In Northern Kenya, Where Climate Change Is Measured In Starving Children

The worst drought in 40 years, which has deepened from the effects of climate change, is hitting the young the hardest around the Horn of Africa. A close-up look at the victims, and attempts to save lives and limit lasting effects on an already fragile region in Kenya.

Photo of five mothers holding their malnourished children

At feeding time, nurses and aides encourage mothers to socialize their children and stimulate them to eat.

Georgina Gustin

KAKUMA — The words "Stabilization Ward" are painted in uneven black letters above the entrance, but everyone in this massive refugee camp in Kakuma, Kenya, calls it ya maziwa: The place of milk.

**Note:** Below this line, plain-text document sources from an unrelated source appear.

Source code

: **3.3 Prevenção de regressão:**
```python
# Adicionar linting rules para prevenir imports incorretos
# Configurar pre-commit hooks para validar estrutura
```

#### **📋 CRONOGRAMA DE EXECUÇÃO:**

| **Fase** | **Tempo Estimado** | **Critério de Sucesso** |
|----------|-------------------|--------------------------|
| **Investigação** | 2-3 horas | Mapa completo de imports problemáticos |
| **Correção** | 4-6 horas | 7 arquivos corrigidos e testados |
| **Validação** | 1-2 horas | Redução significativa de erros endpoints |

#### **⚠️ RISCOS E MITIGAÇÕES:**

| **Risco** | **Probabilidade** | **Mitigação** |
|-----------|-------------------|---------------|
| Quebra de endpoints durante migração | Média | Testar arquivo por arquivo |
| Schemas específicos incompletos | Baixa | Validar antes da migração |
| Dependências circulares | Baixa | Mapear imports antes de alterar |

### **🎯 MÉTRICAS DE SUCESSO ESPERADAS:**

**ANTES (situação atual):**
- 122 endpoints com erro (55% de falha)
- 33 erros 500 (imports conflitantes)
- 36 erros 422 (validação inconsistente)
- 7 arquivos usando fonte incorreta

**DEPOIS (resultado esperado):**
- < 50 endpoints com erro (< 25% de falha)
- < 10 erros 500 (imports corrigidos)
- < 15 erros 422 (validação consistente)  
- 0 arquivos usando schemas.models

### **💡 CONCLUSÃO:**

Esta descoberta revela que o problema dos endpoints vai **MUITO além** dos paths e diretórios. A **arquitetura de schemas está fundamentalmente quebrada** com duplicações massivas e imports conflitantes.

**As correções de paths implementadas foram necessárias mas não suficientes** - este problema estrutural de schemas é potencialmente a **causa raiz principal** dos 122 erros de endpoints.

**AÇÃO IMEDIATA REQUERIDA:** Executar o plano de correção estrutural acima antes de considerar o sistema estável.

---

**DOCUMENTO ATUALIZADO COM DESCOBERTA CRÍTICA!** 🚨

Rescue workers and doctors, mothers and fathers, have carried hundreds of starving children through the doors of this one-room hospital wing, which is sometimes so crowded that babies and toddlers have to share beds. A pediatric unit is only a few steps away, but malnourished children don’t go there. They need special care, and even that doesn’t always save them.

In an office of the International Rescue Committee nearby, Vincent Opinya sits behind a desk with figures on dry-erase boards and a map of the camp on the walls around him. “We’ve lost 45 children this year due to malnutrition,” he says, juggling emergencies, phone calls, and texts. “We’re seeing a significant increase in malnutrition cases as a result of the drought — the worst we’ve faced in 40 years.”

From January to June, the ward experienced an 800 percent rise in admissions of children under 5 who needed treatment for malnourishment — a surge that aid groups blame mostly on a climate change-fueled drought that has turned the region into a parched barren.

Opinya, the nutrition manager for the IRC here, has had to rattle off these statistics many times, but the reality of the numbers is starting to crack his professional armor. “It’s a very sad situation,” he says, wearily. And he believes it will only get worse. A third year of drought is likely on the way.

More children may die. But millions will survive malnutrition and hunger only to live through a compromised future, researchers say. The longer-term health effects of this drought — weakened immune systems, developmental problems — will persist for a generation or more, with consequences that will cascade into communities and societies for decades.